If that is the kind of work published by academics associated with the MIT and La Pontificia Universidad de Madrid, then maybe I should not feel frustrated after all by not being an academic.
But you said in your first comment that you were an academic.

"I confess I am a frustrated academic"

if you're not being facetious,

in English vernacular being a frustrated X (as in a frustrated academic, frustrated poet, etc.) means that the person is actually not that, but have in some way been prevented from being the thing (frustrated) and have perhaps rancor in regards to the frustration and towards those who actually are the thing (this second feature being sometimes implied depending on who is doing the description of the person as frustrated)

on edit: formatting, clarification

Thanks, I wasn't aware of the 2nd meaning.

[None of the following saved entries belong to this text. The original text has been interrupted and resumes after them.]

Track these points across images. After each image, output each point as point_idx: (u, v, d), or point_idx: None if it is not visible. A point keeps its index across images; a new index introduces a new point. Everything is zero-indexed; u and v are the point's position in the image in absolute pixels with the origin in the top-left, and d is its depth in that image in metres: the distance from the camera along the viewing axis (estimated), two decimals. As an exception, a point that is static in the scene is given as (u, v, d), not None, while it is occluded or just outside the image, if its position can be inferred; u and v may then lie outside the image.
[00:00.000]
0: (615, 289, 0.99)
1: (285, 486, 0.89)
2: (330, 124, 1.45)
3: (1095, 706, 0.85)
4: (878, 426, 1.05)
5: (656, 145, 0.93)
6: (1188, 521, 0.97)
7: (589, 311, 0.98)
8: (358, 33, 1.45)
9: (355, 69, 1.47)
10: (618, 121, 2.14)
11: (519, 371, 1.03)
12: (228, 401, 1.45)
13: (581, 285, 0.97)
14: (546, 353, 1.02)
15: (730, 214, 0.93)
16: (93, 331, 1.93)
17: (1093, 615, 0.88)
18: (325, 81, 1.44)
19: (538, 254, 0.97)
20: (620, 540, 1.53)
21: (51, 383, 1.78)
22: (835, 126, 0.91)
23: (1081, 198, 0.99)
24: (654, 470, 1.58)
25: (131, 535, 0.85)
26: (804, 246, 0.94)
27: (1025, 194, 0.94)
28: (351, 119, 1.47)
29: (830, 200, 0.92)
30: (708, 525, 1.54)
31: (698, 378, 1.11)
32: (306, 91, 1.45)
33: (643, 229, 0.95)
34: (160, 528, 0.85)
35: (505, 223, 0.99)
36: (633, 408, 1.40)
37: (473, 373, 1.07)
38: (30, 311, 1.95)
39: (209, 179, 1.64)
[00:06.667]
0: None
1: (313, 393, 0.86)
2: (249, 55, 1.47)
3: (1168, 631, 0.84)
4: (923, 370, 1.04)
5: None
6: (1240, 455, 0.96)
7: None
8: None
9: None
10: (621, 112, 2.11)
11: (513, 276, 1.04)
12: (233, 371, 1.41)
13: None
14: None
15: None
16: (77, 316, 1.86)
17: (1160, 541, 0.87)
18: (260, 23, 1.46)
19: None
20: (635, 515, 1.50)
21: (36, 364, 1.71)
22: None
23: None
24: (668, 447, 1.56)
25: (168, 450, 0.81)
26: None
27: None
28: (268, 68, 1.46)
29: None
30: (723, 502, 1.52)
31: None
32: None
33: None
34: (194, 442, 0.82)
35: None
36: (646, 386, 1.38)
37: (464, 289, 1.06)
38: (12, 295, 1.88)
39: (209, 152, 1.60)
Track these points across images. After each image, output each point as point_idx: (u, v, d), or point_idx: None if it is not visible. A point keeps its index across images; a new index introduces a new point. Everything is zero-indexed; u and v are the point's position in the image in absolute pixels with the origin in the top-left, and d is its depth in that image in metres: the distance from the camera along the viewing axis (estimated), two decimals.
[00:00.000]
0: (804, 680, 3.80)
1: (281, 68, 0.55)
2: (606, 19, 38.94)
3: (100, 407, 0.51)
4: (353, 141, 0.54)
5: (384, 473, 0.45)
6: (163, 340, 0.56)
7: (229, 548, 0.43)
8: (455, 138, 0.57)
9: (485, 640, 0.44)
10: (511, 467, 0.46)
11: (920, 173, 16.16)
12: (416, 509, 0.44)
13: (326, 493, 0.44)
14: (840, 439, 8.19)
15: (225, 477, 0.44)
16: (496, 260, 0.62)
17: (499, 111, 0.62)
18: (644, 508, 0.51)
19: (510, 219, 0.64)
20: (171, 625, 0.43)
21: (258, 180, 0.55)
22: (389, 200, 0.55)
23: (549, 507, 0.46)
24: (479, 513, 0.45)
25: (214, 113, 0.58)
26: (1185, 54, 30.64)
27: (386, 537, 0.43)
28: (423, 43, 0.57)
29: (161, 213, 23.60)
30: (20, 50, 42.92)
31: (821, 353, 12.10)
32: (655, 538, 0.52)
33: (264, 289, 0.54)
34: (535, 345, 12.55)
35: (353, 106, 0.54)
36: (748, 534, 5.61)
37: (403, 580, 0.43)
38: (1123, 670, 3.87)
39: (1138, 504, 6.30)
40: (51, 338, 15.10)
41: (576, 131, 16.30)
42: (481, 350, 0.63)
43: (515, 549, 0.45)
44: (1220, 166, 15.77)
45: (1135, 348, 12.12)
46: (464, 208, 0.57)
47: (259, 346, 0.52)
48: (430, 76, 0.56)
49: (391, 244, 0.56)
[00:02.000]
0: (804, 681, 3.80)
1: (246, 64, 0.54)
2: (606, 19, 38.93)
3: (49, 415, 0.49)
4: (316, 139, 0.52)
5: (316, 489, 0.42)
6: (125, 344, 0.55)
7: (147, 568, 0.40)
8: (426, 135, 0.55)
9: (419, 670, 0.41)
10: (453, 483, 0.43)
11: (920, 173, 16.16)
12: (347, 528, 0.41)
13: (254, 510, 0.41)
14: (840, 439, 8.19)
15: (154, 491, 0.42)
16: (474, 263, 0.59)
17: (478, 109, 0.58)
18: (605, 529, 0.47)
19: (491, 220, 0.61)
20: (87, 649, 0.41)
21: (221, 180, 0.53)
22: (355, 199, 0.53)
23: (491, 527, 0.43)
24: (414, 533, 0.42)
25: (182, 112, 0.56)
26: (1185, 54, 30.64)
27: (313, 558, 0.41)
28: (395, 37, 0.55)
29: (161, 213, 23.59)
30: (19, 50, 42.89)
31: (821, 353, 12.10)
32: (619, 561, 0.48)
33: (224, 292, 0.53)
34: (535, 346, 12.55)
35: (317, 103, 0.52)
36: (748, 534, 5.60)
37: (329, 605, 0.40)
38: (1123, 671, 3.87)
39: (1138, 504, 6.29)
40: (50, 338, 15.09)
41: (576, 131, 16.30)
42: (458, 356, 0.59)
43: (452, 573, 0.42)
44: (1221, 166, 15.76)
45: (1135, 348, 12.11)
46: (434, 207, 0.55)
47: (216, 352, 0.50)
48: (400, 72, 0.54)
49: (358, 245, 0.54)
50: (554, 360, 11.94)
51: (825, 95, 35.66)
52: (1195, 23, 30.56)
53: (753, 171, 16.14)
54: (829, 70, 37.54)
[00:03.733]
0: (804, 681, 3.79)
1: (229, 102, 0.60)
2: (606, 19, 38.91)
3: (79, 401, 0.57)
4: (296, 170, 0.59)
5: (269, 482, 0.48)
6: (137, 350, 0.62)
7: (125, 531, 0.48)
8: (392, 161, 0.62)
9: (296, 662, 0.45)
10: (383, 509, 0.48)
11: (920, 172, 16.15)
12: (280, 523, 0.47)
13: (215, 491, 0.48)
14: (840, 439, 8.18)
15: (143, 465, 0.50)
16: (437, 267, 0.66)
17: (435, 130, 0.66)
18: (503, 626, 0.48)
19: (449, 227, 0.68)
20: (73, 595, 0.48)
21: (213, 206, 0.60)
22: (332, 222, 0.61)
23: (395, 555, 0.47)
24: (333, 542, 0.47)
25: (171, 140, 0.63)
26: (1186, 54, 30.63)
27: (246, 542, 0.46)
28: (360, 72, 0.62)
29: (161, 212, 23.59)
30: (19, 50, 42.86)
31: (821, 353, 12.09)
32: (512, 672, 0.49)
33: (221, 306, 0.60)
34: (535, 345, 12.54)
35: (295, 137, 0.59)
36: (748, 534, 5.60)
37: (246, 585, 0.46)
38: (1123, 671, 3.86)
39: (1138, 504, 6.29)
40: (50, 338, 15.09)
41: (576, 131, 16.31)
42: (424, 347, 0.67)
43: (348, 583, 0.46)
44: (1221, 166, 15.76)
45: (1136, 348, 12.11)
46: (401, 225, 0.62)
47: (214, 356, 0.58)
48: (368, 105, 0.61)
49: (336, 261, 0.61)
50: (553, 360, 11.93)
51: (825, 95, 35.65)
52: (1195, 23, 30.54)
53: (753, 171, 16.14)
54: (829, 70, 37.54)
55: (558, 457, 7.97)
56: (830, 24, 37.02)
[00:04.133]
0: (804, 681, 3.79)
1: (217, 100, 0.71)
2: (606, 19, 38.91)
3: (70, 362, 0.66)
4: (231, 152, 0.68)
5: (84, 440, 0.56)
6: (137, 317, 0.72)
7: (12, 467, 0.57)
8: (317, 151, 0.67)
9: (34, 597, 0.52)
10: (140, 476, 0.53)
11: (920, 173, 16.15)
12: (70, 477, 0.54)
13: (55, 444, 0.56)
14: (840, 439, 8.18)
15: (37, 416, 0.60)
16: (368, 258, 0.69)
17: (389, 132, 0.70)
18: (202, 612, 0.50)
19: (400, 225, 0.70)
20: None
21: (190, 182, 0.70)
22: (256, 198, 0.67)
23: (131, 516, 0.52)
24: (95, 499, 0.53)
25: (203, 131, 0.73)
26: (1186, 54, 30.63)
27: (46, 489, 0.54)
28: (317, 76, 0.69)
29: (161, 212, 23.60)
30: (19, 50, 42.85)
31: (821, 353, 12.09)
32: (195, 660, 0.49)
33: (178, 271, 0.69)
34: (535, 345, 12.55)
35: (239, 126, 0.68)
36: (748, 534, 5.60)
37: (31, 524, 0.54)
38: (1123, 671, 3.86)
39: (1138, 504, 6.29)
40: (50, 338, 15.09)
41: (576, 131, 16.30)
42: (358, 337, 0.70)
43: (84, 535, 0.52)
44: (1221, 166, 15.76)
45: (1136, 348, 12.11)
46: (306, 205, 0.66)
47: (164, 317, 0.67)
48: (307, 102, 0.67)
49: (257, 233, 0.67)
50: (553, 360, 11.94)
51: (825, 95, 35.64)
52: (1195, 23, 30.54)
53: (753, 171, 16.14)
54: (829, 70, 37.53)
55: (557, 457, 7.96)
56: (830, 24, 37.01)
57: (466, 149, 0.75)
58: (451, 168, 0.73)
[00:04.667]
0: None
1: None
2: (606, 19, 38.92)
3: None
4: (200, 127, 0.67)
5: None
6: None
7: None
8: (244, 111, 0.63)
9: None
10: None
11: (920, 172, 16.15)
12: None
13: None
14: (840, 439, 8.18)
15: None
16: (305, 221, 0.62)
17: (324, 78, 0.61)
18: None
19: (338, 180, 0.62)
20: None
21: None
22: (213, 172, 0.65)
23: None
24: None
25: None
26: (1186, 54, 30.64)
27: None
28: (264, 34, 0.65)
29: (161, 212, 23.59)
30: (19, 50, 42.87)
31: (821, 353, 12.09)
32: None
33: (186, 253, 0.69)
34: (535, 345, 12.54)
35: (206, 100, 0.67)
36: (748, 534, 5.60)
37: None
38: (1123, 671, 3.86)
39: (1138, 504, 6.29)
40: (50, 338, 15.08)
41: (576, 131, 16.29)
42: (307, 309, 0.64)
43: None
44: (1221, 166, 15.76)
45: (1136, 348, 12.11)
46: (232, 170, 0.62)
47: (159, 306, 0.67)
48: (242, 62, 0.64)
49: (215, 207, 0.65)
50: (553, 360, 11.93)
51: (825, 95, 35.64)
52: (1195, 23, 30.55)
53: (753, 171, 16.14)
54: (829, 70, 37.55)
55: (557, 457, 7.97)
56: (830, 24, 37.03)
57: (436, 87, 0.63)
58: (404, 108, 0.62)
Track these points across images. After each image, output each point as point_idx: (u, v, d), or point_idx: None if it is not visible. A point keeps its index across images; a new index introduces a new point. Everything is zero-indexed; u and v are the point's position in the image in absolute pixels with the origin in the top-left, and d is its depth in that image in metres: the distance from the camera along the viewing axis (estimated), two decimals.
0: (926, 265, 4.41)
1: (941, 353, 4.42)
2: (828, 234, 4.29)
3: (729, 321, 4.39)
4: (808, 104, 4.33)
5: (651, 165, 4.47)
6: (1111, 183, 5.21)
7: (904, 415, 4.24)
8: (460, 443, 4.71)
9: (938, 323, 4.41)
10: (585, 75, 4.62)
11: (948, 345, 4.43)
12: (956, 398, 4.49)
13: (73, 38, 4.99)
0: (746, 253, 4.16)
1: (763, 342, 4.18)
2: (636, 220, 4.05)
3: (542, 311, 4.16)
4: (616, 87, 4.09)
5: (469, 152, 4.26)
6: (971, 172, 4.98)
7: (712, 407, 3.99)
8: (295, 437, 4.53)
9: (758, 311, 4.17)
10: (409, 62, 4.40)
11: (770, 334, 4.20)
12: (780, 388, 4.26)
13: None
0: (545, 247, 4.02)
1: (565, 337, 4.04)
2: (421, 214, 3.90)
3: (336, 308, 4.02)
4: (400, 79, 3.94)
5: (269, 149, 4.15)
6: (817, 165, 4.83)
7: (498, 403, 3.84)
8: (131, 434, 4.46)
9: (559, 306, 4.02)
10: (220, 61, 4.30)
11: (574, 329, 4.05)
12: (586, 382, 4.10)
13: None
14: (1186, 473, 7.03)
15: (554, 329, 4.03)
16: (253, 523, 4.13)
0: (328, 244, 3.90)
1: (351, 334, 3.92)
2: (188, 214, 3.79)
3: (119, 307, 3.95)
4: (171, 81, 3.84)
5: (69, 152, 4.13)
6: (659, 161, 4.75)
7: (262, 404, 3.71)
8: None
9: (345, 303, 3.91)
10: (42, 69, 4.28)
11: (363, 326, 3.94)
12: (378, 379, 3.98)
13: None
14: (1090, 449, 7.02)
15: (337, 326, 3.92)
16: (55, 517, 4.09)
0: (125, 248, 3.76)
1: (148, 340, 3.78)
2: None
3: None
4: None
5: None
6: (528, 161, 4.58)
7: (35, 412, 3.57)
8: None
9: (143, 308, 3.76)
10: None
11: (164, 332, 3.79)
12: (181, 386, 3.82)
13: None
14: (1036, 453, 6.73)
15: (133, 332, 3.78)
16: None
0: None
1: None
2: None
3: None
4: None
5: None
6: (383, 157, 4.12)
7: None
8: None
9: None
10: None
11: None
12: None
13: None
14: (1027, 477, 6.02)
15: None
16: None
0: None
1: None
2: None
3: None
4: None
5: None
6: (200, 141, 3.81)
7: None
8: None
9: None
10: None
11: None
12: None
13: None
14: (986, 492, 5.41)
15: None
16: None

I also interpreted the "frustrated academic" as "an annoyed academic", rather than "an unsuccesfull academic".
I'm thinking maybe it is no longer as common an expression as I thought, given the people who've mistaken it here.
As an English speaker, my only interpretation was that you were an academic frustrated about academia.
https://www.ldoceonline.com/dictionary/a-frustrated-artist-a... - came up if I search for 'meaning of frustrated poet' which is the kind of thing where the phrasing most often comes up.
That isn't even the same user.
He is proving his point by contradicting himself, a true mathematician.
Ah, I misunderstood you! I apologize. :)
I think maybe you made a typo in your OP? The authors assume beauty is decidable and use that to show that would imply that the halting problem is undecidable. It applies to anything, like you say, and to me it seems like a silly argument, but I think it’s a valid proof given the premises.